#### Excerpted passage
Are C++ recursive type definitions possible, in particular can I put a vector<T> within the definition of T?

For one of my projects, what I really wanted to do was this (simplifying it to the bare minimum);

struct Move
{
    int src;
    int dst;
};

struct MoveTree
{
    Move move;
    std::vector<MoveTree> variation;
};

I must admit that I assumed that it wouldn't be possible to do this directly, I thought a vector of MoveTree s within a MoveTree would be verboten. But I tried it anyway, and it works beautifully. I am using Microsoft Visual Studio 2010 Express.

Is this portable ? Is it good practise ? Do I have anything to worry about ?

Edit: I've asked a second question hoping to find a good way of doing this.


The C++ Standard (2003) clearly says that instantiating a standard container with an incomplete type invokes undefined-behavior.

The spec says in §17.4.3.6/2,

In particular, the effects are undefined in the following cases:

__ [..]
— if an incomplete type (3.9) is used as a template argument when instantiating a template component.
__ [..]

Things have changed with the C++17 standard, which explicitely allows this types of recursion for std::list, std::vector and std::forward_list. For reference, see http://www.open-std.org/jtc1/sc22/wg21/docs/papers/2015/n4510.html and this answer: How can I declare a member vector of the same class?


MoveTree is an incomplete type inside its definition. The standard does not guarantee instantiation of STL templates with incomplete types.


Use a pointer to the type in the Vector, this will be portable.

struct Move
    {
        int src;
        int dst;
    };

struct MoveTree;

struct MoveTree
    {
        Move move;
        std::vector<MoveTree*> variation;
    };

The MoveTree elements in std::vector are in an allocated (as in new []) array. Only the control information (the pointer to the array, the size, etc) are stored within the std::vector within MoveTree.
########
- _Task to complete_
In the discussion of recursive C++ type definitions above, which three standard containers does the C++17 standard explicitly allow this type of recursion for?
#### Material supplied
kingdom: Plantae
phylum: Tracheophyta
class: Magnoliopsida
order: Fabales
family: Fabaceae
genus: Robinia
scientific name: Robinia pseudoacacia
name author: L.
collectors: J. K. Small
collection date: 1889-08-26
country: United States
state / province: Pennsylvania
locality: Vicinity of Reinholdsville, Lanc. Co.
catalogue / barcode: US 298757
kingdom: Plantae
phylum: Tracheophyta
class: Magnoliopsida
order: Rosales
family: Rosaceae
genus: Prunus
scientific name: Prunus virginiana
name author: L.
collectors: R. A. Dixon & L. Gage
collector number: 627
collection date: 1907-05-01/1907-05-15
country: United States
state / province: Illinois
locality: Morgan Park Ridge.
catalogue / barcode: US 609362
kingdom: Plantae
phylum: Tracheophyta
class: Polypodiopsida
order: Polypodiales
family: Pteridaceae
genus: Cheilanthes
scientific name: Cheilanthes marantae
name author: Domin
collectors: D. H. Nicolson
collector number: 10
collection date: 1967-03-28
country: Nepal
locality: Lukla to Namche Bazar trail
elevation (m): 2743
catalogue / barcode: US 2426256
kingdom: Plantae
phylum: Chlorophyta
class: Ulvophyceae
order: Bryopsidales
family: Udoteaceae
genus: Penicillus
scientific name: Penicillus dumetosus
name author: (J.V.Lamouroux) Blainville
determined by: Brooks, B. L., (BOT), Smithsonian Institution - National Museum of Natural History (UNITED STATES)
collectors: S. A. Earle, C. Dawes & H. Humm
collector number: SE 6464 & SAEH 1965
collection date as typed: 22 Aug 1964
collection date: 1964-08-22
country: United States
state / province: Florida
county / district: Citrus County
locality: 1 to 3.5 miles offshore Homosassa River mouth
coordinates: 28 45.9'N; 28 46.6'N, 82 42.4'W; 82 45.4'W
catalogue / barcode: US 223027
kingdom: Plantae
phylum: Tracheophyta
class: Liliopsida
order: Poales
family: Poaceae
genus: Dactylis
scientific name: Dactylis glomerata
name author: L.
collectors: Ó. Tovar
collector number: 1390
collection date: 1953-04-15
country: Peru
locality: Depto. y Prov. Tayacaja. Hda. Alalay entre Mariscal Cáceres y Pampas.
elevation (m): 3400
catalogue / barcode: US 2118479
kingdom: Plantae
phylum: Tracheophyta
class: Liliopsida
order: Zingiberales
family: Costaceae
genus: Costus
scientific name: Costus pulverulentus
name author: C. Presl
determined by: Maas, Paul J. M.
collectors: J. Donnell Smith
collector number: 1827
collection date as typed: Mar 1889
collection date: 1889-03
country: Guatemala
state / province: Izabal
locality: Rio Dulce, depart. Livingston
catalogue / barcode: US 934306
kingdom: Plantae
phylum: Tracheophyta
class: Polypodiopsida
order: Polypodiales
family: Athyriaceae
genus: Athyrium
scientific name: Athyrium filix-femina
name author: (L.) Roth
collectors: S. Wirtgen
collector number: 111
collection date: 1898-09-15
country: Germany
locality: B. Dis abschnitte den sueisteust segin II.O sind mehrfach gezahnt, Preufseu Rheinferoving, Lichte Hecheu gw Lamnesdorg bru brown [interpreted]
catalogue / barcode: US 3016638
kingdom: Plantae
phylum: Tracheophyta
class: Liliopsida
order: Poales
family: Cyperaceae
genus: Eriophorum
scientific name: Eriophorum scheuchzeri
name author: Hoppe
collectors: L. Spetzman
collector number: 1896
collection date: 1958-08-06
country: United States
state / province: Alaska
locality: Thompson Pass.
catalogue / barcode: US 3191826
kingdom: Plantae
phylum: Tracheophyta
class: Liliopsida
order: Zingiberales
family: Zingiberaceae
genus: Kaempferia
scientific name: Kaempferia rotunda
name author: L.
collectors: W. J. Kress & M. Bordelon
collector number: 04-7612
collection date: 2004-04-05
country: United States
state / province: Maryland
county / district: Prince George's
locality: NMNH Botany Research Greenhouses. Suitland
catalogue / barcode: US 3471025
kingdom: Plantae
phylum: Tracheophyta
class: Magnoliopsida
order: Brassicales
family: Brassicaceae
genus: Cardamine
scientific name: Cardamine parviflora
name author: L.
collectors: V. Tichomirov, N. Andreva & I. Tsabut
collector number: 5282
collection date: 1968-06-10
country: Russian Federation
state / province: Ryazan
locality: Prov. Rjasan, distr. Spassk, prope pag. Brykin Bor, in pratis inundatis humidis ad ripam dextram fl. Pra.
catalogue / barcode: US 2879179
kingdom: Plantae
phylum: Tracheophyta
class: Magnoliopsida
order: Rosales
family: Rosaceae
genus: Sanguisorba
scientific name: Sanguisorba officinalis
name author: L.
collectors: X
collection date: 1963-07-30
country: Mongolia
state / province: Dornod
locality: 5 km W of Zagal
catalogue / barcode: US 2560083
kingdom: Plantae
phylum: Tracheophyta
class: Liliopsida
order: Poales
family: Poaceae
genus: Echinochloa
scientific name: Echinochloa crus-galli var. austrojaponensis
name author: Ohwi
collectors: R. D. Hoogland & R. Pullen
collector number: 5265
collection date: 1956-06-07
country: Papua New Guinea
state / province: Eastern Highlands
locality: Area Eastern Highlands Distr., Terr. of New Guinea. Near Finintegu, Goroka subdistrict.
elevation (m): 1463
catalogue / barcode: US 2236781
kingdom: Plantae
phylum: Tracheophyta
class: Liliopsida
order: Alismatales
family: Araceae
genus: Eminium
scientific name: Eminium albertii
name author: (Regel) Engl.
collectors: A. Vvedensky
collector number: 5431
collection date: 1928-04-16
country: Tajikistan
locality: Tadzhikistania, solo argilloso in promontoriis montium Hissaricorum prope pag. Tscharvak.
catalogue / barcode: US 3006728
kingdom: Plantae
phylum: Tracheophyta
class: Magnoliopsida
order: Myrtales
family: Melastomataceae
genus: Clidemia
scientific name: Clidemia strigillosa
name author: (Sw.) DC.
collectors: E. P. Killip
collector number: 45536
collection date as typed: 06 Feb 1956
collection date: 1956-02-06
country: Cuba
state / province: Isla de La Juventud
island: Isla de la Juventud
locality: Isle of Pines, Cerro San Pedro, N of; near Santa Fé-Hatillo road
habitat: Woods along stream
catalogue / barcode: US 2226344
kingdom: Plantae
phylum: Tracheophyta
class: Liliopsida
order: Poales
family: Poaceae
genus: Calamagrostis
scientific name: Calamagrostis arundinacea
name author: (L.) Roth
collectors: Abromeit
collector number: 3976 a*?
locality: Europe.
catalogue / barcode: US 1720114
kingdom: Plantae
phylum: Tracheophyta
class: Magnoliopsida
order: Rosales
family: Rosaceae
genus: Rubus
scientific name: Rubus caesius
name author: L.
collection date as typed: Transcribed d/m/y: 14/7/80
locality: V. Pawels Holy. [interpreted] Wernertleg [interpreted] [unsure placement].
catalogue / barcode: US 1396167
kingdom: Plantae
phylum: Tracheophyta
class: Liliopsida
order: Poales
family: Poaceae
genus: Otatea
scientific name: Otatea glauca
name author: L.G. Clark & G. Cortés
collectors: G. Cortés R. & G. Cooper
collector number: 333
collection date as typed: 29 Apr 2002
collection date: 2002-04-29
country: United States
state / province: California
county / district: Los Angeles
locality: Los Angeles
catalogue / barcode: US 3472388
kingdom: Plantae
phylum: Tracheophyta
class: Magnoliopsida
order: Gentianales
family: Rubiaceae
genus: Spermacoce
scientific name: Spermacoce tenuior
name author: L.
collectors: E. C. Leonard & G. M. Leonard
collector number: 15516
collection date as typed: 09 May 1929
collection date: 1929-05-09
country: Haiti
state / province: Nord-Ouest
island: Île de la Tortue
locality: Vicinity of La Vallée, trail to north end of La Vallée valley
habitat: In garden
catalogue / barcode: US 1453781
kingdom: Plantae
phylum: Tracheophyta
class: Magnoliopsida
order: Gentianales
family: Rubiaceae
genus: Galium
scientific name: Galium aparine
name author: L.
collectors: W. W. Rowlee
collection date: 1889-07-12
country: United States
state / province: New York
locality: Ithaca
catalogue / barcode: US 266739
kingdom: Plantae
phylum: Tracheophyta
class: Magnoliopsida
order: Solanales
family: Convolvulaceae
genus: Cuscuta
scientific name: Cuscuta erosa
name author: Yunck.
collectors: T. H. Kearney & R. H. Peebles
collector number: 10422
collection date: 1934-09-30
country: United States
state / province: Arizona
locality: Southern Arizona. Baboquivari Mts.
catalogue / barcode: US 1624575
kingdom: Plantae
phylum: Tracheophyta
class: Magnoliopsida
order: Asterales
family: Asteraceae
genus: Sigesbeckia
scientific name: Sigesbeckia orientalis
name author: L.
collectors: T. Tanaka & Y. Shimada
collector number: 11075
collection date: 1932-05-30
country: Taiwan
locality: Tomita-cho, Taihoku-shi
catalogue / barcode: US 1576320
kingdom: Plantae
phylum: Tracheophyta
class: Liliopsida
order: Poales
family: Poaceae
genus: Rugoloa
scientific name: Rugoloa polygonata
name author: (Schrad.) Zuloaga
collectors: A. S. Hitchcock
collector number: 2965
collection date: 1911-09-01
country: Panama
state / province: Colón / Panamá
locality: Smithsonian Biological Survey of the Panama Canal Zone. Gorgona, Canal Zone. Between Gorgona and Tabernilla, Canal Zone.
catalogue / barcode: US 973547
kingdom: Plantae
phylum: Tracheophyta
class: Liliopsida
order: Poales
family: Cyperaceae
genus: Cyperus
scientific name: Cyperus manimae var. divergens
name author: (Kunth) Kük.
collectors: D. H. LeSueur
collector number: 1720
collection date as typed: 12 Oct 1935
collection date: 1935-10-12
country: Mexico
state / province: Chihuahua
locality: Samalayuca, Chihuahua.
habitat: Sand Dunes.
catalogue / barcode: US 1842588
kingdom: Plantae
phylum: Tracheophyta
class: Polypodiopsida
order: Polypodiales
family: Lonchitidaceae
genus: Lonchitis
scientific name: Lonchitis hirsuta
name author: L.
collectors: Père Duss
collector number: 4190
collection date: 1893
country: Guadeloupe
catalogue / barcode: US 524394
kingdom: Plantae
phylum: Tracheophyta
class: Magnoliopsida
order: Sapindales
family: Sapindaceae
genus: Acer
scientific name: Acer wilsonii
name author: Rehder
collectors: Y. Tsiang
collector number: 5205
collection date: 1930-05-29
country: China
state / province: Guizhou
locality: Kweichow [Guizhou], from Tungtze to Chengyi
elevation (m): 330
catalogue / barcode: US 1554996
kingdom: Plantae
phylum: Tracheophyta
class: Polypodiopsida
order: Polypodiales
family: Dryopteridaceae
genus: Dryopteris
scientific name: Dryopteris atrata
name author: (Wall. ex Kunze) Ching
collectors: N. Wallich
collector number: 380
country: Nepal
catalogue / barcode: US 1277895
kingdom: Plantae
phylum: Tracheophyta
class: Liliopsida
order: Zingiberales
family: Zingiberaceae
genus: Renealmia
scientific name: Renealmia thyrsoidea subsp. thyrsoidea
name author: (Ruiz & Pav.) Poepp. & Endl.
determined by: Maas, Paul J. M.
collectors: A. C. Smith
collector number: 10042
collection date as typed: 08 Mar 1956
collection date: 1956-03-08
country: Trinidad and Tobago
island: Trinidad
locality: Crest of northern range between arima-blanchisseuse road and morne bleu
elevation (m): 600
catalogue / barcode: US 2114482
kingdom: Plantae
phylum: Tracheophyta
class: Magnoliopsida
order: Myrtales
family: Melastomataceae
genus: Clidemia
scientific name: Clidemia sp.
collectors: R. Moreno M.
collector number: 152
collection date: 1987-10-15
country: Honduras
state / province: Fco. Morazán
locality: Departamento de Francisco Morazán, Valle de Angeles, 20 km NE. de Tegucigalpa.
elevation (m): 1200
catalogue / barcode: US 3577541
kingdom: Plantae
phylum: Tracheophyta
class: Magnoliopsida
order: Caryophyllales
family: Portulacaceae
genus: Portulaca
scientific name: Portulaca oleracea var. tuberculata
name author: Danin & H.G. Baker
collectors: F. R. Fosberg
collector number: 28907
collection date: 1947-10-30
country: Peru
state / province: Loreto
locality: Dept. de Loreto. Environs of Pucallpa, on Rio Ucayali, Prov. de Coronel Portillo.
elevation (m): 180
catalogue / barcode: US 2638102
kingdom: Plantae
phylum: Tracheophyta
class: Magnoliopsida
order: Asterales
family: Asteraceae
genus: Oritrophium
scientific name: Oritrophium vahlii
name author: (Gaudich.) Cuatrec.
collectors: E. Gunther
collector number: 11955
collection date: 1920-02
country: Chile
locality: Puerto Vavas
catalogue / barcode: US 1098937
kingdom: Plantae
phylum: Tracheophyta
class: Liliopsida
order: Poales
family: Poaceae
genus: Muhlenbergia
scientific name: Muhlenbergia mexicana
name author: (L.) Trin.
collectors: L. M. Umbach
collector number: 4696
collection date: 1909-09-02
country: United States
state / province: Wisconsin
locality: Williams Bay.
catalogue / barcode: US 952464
########
- _Expected output_
std::list, std::vector, and std::forward_list.